┌──

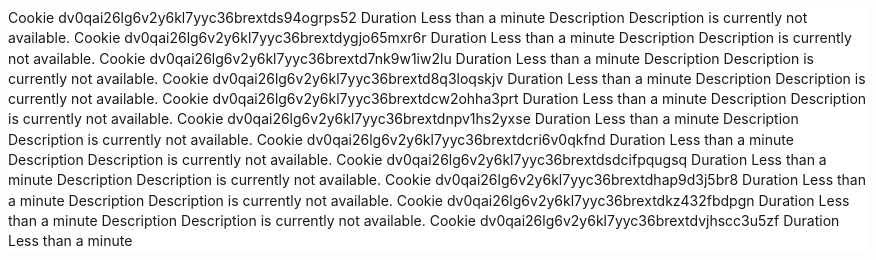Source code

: Cookie
dv0qai26lg6v2y6kl7yyc36brextds94ogrps52
Duration
Less than a minute
Description
Description is currently not available.
Cookie
dv0qai26lg6v2y6kl7yyc36brextdygjo65mxr6r
Duration
Less than a minute
Description
Description is currently not available.
Cookie
dv0qai26lg6v2y6kl7yyc36brextd7nk9w1iw2lu
Duration
Less than a minute
Description
Description is currently not available.
Cookie
dv0qai26lg6v2y6kl7yyc36brextd8q3loqskjv
Duration
Less than a minute
Description
Description is currently not available.
Cookie
dv0qai26lg6v2y6kl7yyc36brextdcw2ohha3prt
Duration
Less than a minute
Description
Description is currently not available.
Cookie
dv0qai26lg6v2y6kl7yyc36brextdnpv1hs2yxse
Duration
Less than a minute
Description
Description is currently not available.
Cookie
dv0qai26lg6v2y6kl7yyc36brextdcri6v0qkfnd
Duration
Less than a minute
Description
Description is currently not available.
Cookie
dv0qai26lg6v2y6kl7yyc36brextdsdcifpqugsq
Duration
Less than a minute
Description
Description is currently not available.
Cookie
dv0qai26lg6v2y6kl7yyc36brextdhap9d3j5br8
Duration
Less than a minute
Description
Description is currently not available.
Cookie
dv0qai26lg6v2y6kl7yyc36brextdkz432fbdpgn
Duration
Less than a minute
Description
Description is currently not available.
Cookie
dv0qai26lg6v2y6kl7yyc36brextdvjhscc3u5zf
Duration
Less than a minute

└──

In copying the records above, pass over the pictures and keep every other word exactly.

** Solution for this problem **
Source code

: Cookie
dv0qai26lg6v2y6kl7yyc36brextds94ogrps52
Duration
Less than a minute
Description
Description is currently not available.
Cookie
dv0qai26lg6v2y6kl7yyc36brextdygjo65mxr6r
Duration
Less than a minute
Description
Description is currently not available.
Cookie
dv0qai26lg6v2y6kl7yyc36brextd7nk9w1iw2lu
Duration
Less than a minute
Description
Description is currently not available.
Cookie
dv0qai26lg6v2y6kl7yyc36brextd8q3loqskjv
Duration
Less than a minute
Description
Description is currently not available.
Cookie
dv0qai26lg6v2y6kl7yyc36brextdcw2ohha3prt
Duration
Less than a minute
Description
Description is currently not available.
Cookie
dv0qai26lg6v2y6kl7yyc36brextdnpv1hs2yxse
Duration
Less than a minute
Description
Description is currently not available.
Cookie
dv0qai26lg6v2y6kl7yyc36brextdcri6v0qkfnd
Duration
Less than a minute
Description
Description is currently not available.
Cookie
dv0qai26lg6v2y6kl7yyc36brextdsdcifpqugsq
Duration
Less than a minute
Description
Description is currently not available.
Cookie
dv0qai26lg6v2y6kl7yyc36brextdhap9d3j5br8
Duration
Less than a minute
Description
Description is currently not available.
Cookie
dv0qai26lg6v2y6kl7yyc36brextdkz432fbdpgn
Duration
Less than a minute
Description
Description is currently not available.
Cookie
dv0qai26lg6v2y6kl7yyc36brextdvjhscc3u5zf
Duration
Less than a minute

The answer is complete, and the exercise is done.